Bugünkü tarz-ı siyaset siyaseti kariyer, iş, emeklilik kapısı gören; yöneten yönetilen ikilemini derinleştirici; yanlışına sadakat bekleyen kurutucu ve insanlığın gelecek arayışını söndürücü bir anlayışa denk düşmektedir.

Değişmesi gereken demokratik olmayan tarzın değişmesinden ibaret değildir: İnsana, seçmene, siyasetçiye bakışın da değişmesidir.

CHP'nin genel başkan sorunu yoktur. Yeniden bir parti haline gelme sorunu, demokratlaşma sorunu, halkı ve hakikati ile buluşma sorunu vardır.

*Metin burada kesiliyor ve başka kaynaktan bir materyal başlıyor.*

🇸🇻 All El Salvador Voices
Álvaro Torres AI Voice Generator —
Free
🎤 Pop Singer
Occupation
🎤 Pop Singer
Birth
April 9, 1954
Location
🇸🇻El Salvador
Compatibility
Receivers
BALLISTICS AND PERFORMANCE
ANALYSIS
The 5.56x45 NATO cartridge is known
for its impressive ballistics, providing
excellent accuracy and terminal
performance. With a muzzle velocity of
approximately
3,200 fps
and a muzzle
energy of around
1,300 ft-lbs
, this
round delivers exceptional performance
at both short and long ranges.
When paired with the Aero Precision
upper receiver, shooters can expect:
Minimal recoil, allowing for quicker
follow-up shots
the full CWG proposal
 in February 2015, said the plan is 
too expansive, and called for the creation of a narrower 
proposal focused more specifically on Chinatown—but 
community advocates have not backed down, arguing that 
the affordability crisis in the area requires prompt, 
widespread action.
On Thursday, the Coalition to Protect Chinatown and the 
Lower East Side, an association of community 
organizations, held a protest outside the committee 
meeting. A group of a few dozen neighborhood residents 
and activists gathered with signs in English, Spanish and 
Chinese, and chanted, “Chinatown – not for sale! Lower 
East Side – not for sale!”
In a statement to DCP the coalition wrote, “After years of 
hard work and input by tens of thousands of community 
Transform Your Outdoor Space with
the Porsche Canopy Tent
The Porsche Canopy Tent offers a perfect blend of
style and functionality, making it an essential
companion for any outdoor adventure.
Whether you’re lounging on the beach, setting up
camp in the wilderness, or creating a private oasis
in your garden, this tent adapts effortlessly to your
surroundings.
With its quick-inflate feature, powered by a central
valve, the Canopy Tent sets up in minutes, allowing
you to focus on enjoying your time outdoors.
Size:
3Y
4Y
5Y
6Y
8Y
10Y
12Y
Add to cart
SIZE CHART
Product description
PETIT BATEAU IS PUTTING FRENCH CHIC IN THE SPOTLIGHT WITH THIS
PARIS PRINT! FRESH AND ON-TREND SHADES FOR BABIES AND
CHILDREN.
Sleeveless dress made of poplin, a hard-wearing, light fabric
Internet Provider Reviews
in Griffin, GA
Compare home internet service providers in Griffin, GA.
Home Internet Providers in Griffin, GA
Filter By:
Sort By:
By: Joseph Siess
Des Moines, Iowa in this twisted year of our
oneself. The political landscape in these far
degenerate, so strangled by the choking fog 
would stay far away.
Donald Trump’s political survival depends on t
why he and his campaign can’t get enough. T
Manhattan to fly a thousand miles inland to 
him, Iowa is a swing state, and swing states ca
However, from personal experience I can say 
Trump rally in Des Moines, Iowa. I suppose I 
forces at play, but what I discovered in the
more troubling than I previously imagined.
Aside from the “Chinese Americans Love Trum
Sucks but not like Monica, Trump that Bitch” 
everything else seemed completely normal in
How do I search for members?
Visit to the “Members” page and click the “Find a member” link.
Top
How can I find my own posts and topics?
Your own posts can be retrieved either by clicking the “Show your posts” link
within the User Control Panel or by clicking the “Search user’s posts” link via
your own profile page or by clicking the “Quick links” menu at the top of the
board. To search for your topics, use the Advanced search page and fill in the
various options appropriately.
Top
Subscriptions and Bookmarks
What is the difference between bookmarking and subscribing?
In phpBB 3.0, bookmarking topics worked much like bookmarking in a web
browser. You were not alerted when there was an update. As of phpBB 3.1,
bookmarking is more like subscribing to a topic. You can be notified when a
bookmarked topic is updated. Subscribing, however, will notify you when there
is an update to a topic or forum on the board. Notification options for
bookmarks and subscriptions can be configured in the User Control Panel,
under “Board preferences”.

Proje sunarak umut aşılanmaz. Bir parti bir umudun, ihtiyacın, talebin, rüyanın temsilcisi olduğunda projeler bir şey ifade eder.

Bir kin, intikam, husumet, talan için örgütlenmiyorsanız; kine, husumete, talana, eşitsizliğe, kamplaşmaya, cepheleşmeye karşı duruyorsanız halkın nabzını tutmayacaksınız: Halkın nabzı olacaksınız.

Halkın nabzı olmak, popülist olmayı yadsımakla başlar, başlamalı!